A l’exception de la région de Gao, celle de Tombouctou adhérerait plus largement à ce projet d’accord de paix en acceptant notamment le terme Azawad. Une grande partie de son opinion pense que cet accord prend en compte ses aspirations. C’est du moins le sentiment exprimé par Almoctar Cissé de la bibliothèque Alhakib de Sankoré joint au téléphone par Imirana Kilou Maiga.
« Nous trouvons que c’est une opportunité de paix. Nous souhaitons vraiment que ça marche cette fois-ci, car c’est dans notre intérêt. Nous ne voulons pas le terme « azawad », mais nous l’acceptons parce que le gouvernement l’a accepté. Nous voulons la paix à Tombouctou. Notre deuxième réaction c’est que à Tombouctou il n’ y a pas de développement, donc si le projet prend en compte le développement de Tombouctou et du nord en général, c’est vraiment notre souhait. A Tombouctou, nous y adhérons, contrairement à Ber à Kidal et ailleurs, où il y a des manifestations. Le pays peut se développer sans eux, mais ce sont des compatriotes et nous comprenons s’ils demandent un peu de temps pour parapher ».

La signature de l’accord d’Alger par la partie Malienne suscite des réactions contrastées à Bamako. Certains sont favorables à cet accord d’autres déplorent la référence à l’Azawad comme une entité culturelle humanitaire.
Ecoutez ces quelques réactions recueillies par Oumar Waïgalo

« Le gouvernement est parti pour ça, parce que le ministre l’a bien dit avant son départ qu’il allait tout faire pour avoir un accord qui va dans l’intérêt supérieur de la nation. Mais je pense que ça doit être un document qui va contribuer à rassembler les maliens plutôt qu’à les diviser, c’est ça le plus important. Si l’intérêt supérieur est préservé dans l’accord, moi je suis pour cet accord.

D’après le médiateur, c’est un accord équilibré et satisfaisant. Mais à mon humble avis, cet accord n’est pas forcement favorable pour le Mali, parce qu’on voit que l’Azawad est reconnu comme entité culturelle et humanitaire. C’est comme une division du Mali qui est programmée.

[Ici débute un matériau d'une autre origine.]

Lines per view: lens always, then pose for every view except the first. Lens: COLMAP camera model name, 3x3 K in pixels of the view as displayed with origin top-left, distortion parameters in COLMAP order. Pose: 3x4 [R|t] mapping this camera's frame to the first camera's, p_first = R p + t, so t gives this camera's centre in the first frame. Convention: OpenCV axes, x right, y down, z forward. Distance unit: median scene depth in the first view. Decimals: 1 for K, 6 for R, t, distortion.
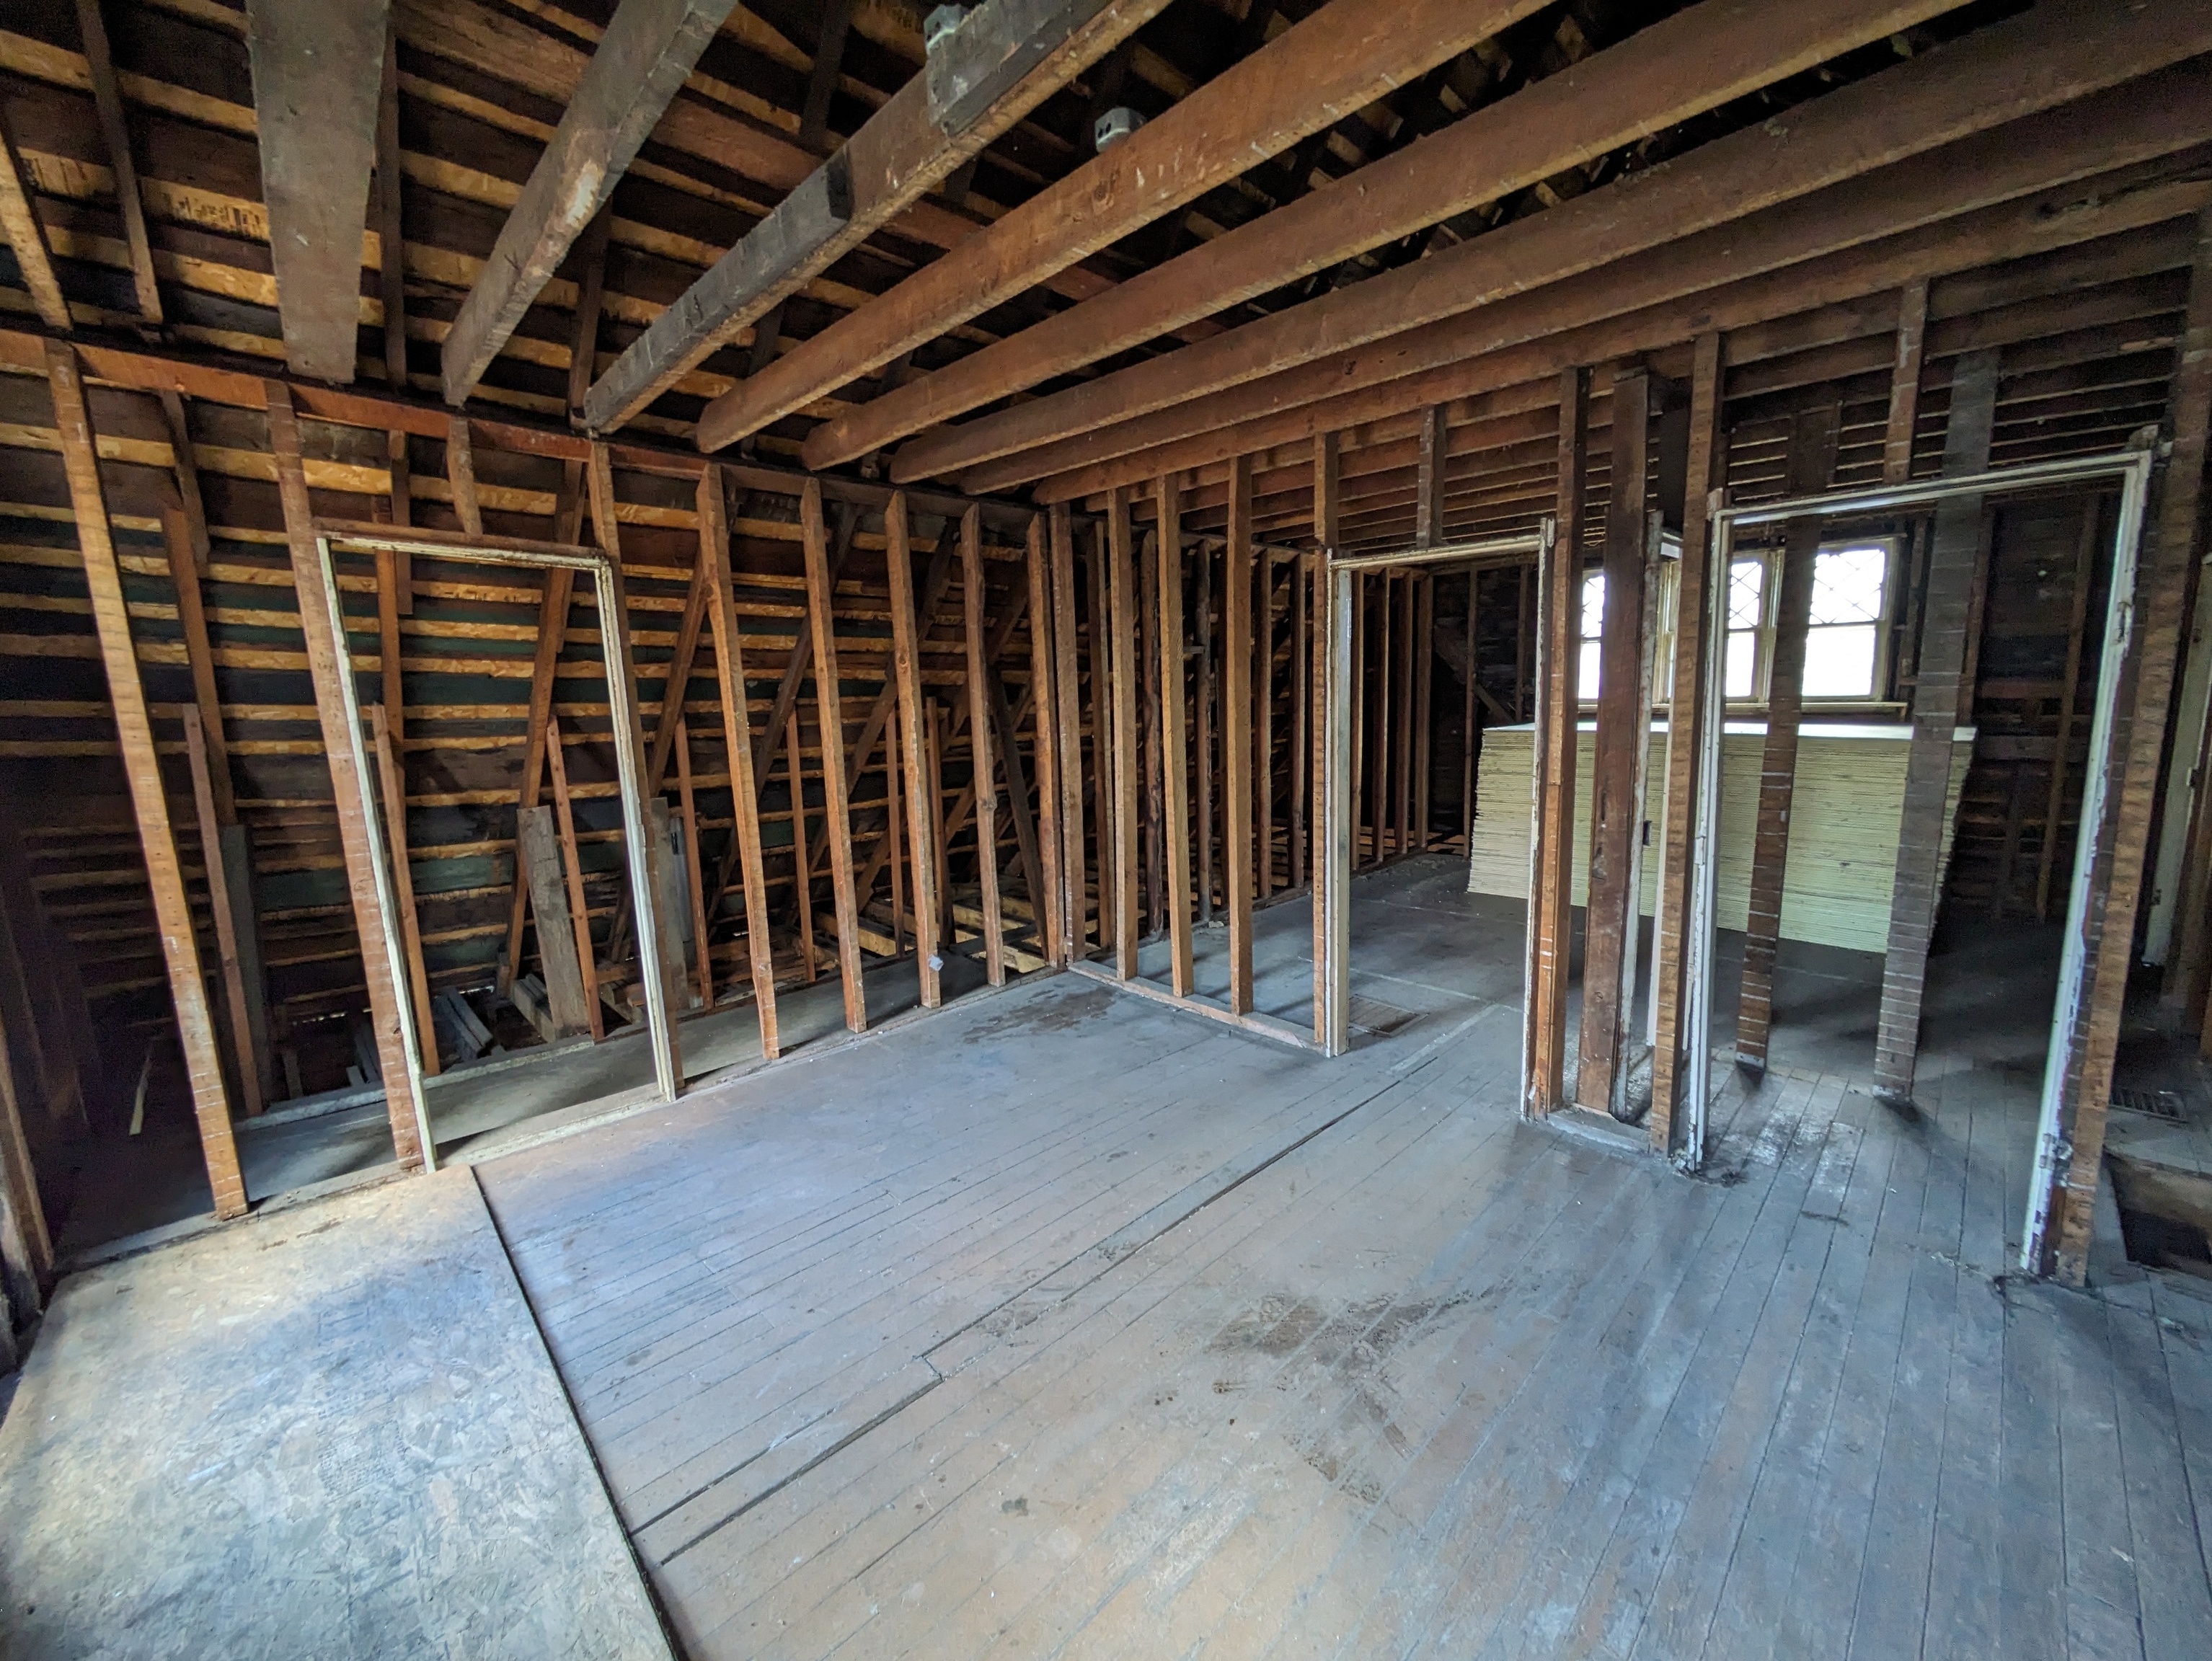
lens RADIAL K [[878.1, 0, 1095.9], [0, 878.1, 827.6], [0, 0, 1]] dist [-0.005121, 0.001692]
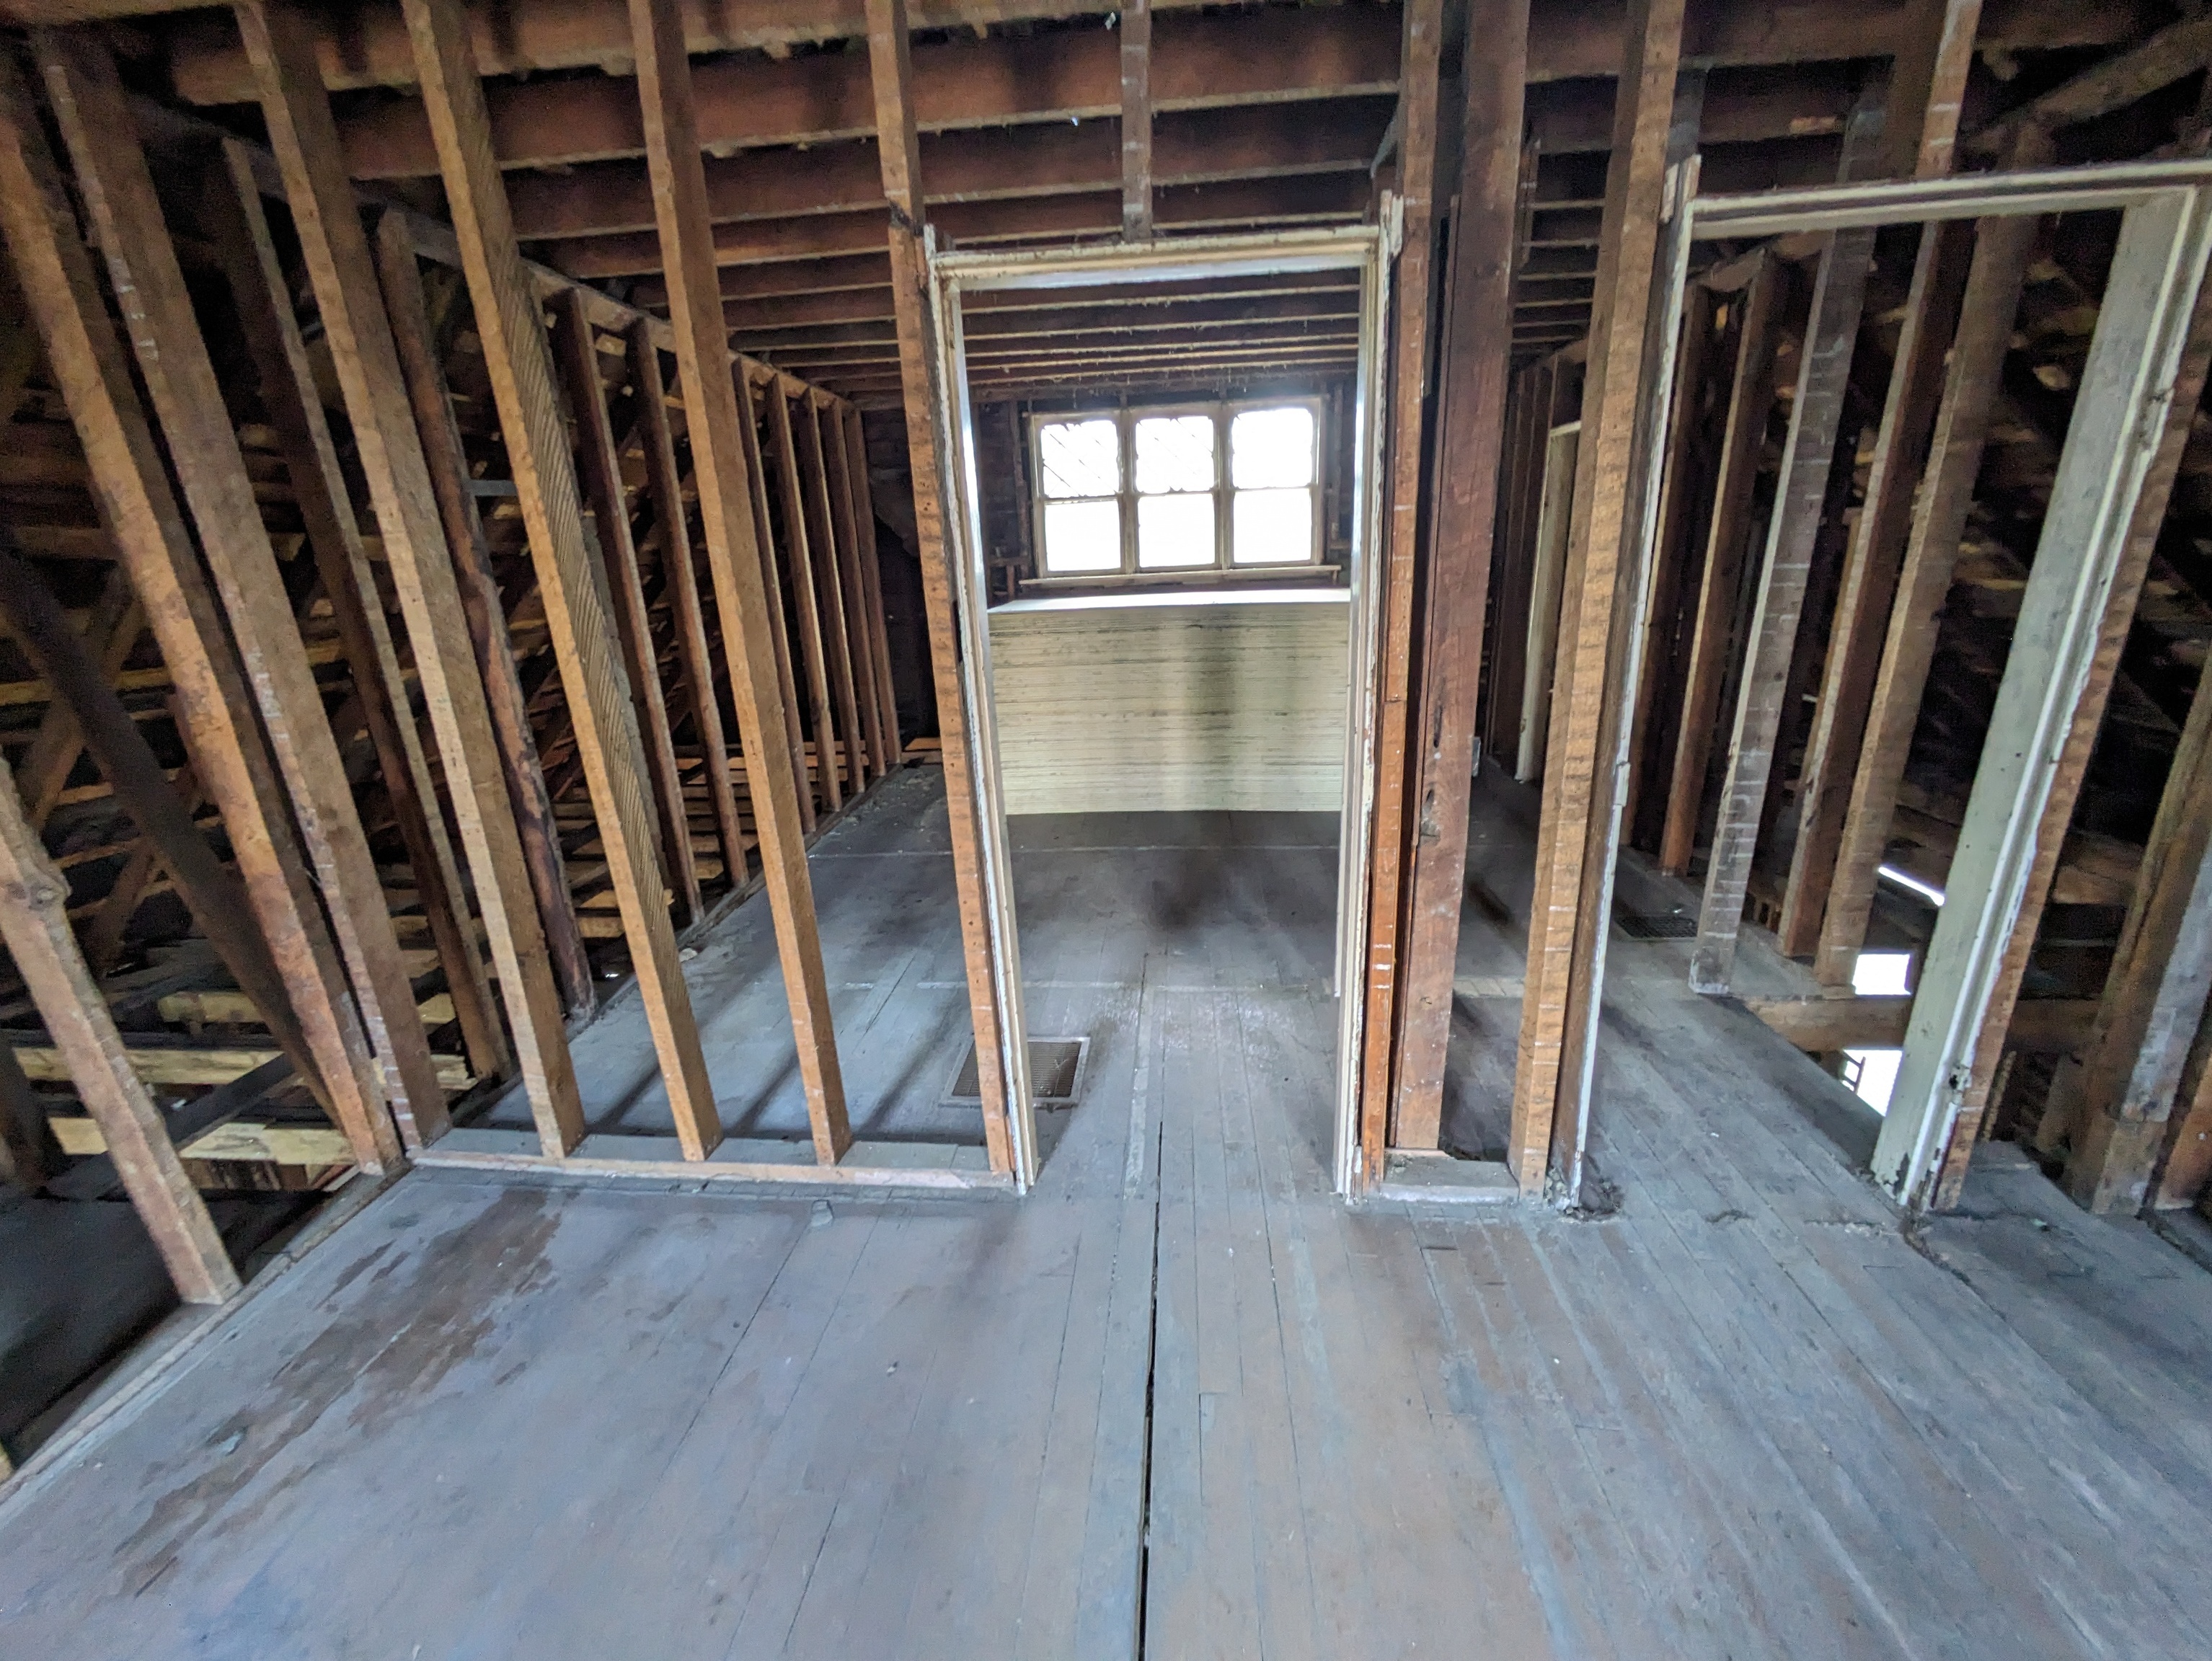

Ce papier n’est pas clair, le contenu non plus. Et le gouvernement a signé pour seulement faire croire aux maliens qu’il a pu régler ce problème ».

L’opposition malienne n’a pas encore réagi au projet d’accord paraphé hier à Alger par le gouvernement et certains groupes armés. Selon Amadou Goita, président du parti socialiste, les partis de l’opposition devraient se réunir cet après midi pour donner leur position sur cet accord.

Par contre, le collectif des ressortissants du nord met en garde contre la signature d’un accord sur la base de ce document. Pour le COREN, le document paraphé par le gouvernement à Alger recèle les germes de la partition du pays. Le collectif appelle donc les maliens à réagir contre ce document.
Malick Alhousseyni, secrétaire général chargé des droits de l’Homme, joint par Sékou Gadjigo

« Ce projet d’accord qui a été paraphé est la victoire parfaite totale et entière du MNLA, pour la simple raison que dans ce projet d’accord le Mali accepte pour la première fois des négociations dans ce pays, qu’une fiction qui a été inventée en 1990 à savoir le terme Azawad, que c’est une réalité socio-culturelle, mémorielle, symbolique, partagée par une communauté constituant la nation malienne. Cela veut dire que le Mali vient de donner la possibilité au MNLA à travers cette consécration du mot « Azawad », les attributs d’une nation. Par la seule reconnaissance de l’Azawad comme une entité socio-culturelle, mémorielle et symbolique, ce projet d’accord recèle en lui les germes de la partition du Mali ».